Reproducimos un testimonio que nos llega a [email protected]
Hace unos meses me contrataron para trabajar en una empresa de paquetería en la que estoy prácticamente todo el día. Cuando llego a casa no tengo tiempo libre porque estudio para prepararme unas oposiciones. Ya que dedico los domingos a estudiar, mi único rato realmente libre son los sábados por la noche. Los dos últimos me los había pasado cuidando a los hijos de mi hermano, ya que ellos habían aprovechado para salir a cenar porque necesitaban un respiro de toda la semana. Entonces, este sábado estaba en casa tranquila, dispuesta a disfrutar de mis planes.
Acababa de sentarme cuando llamaron al timbre. Era mi hermano, con sus dos hijos llenos de mochilas y juguetes. Me hizo la encerrona del siglo preguntándome allí mismo, ya en mi casa, con mis sobrinos con todo listo para quedarse a dormir, si le podía hacer el favor de cuidarlos otro sábado más. Cuando le dije que ya lo había hecho los dos últimos sábados me dijo que debía entenderlo, que él y su mujer no se veían en toda la semana y debían aprovechar los sábados por la noche para pasar un rato juntos. Me dio un poco de rabia, sentí que se estaba aprovechando de mí, así que le planteé la opción de contratar a una niñera. Se ofendió muchísimo, ya que, según él, yo era consciente de sus problemas económicos.
Tenía planes para esa noche, planes que incluían una maratón de mi serie favorita y una pizza con extra de queso. Hacer de canguro no estaba en mi lista de prioridades, y mucho menos caer en el intento de chantaje emocional de mi hermano. ¿Por qué era mi responsabilidad como se gestionan ellos su tiempo? Ya le había hecho el favor las dos últimas semanas, pensé que no me pondría en la situación de tener que decirle que no. Pero se lo dije.
Me sentí culpable por negarme a ayudar, pero también me frustró la sensación de que siempre se esperaba que yo estuviera disponible para hacer de canguro cuando los planes de mi hermano se complicaban. No era justo que siempre me consideraran la solución rápida. Cuando se fueron, me sentí abrumada por una sensación de culpa. ¿Estaba siendo egoísta al poner mis propias necesidades primero? ¿Debería haber sacrificado mis planes para ayudar a mi familia?
La verdad es que no disfruté el resto de la noche. No estaba acostumbrada a decirle que no a la gente y todo el rato pensaba si había estado en lo correcto al poner límites y al priorizar mi felicidad por una vez.

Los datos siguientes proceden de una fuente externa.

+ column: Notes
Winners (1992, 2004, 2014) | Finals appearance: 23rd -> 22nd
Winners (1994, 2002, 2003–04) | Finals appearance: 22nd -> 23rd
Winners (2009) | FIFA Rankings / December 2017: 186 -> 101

El domingo siguiente recibí la llamada de mi madre. Mi hermano le debería haber contado todo, desde su punto de vista, y mi madre, como no, estaba de su parte. Me dijo que era una egoísta y que no podía entender a mi hermano porque yo no tenía las mismas responsabilidades que él, un matrimonio y unos hijos.
Días después, hablé con mi hermano y le expliqué largo y tendido mis razones y el pareció entenderme. Pero esto no es lo importante de esta historia. Lo importante es que, gracias a esto, me di cuenta de lo difícil que era para mí poner límites a las personas, como siempre me veía obligada a decir que sí a todo, temiendo parecer egoísta al no ayudar siempre a los demás.
Por esto y por otras varias razones, decidí comenzar a ir a terapia y fue entonces cuando mi psicólogo me explicó el concepto del “People pleasing”, algo que me había estado afectando toda mi vida. Siempre solía tener una necesidad de complacer a los demás, teniendo dificultades para identificar mis necesidades. Gracias a las herramientas que me dio mi psicólogo, he podido aprender a poner límites y he notado la mejoría en mi vida.
Por eso quiero decir esto: si al leer esta historia os sentís identificadas conmigo, recordad que no tenéis que dejar que agradar o complacer a los demás os afecte a vosotras mismas.